The first use case will show you how to build a recommendation engine. While the use case focuses on movies, recommendation engines are used all across the Internet, from applying customized labels to email, to providing a great book suggestion, to building a customized advertising engine against custom-built user profiles. Since movies are fun to watch and to talk about and are ingrained into pop culture, it only makes sense to talk about building a movie recommendation engine with Spark.

The second use case is an introduction to unsupervised anomaly detection. We will explore data for outliers with Spark. Two unsupervised approaches for detecting anomalies will be demonstrated; clustering and unsupervised random forests. The examples will use the KDD'99 dataset, commonly used for network intrusion illustrations.

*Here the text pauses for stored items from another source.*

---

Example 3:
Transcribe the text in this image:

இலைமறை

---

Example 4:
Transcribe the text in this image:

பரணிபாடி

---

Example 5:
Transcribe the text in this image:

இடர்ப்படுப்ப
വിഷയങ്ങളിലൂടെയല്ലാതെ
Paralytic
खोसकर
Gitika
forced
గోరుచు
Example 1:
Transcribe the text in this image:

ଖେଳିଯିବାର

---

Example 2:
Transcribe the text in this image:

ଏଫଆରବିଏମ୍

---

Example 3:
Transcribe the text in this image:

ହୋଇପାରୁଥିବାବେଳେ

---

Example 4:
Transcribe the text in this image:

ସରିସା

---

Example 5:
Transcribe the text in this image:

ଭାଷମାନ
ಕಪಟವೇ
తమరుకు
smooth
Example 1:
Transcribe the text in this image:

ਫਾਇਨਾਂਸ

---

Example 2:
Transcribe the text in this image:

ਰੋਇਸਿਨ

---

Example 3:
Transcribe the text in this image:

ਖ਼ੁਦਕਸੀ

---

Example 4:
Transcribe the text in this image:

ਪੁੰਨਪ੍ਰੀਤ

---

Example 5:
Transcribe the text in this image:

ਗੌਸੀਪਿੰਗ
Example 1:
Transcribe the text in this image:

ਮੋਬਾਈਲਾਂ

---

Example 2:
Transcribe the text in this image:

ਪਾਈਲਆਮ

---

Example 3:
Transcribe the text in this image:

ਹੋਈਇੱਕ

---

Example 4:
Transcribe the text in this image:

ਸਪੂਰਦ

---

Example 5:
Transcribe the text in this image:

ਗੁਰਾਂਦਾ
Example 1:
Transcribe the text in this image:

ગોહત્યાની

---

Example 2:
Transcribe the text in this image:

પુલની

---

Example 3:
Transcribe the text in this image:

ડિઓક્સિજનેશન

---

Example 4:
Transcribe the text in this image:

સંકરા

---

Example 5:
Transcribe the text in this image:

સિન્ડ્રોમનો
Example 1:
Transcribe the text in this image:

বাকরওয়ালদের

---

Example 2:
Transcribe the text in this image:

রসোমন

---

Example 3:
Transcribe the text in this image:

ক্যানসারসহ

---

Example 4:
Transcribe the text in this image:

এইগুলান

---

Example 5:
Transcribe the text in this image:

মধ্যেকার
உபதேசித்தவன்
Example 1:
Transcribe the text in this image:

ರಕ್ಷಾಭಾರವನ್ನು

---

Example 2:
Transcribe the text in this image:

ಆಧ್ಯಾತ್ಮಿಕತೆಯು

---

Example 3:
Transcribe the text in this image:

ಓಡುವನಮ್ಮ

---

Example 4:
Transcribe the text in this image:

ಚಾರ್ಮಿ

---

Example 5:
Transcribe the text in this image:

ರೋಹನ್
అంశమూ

The final and perhaps most intellectually stimulating use case attempts to answer a half-a-century old question, did Harper Lee write To Kill a Mockingbird? For many years, conspiracy buffs supported the urban legend that Truman Capote, Lee's close friend with considerably more literary creds, might have ghost-authored the novel. The author's reticence on that subject (as well as every other subject) fueled the rumors and it became another urban legend. This in-depth analysis digs into this question and uses Spark in an attempt to answer this question once and for all.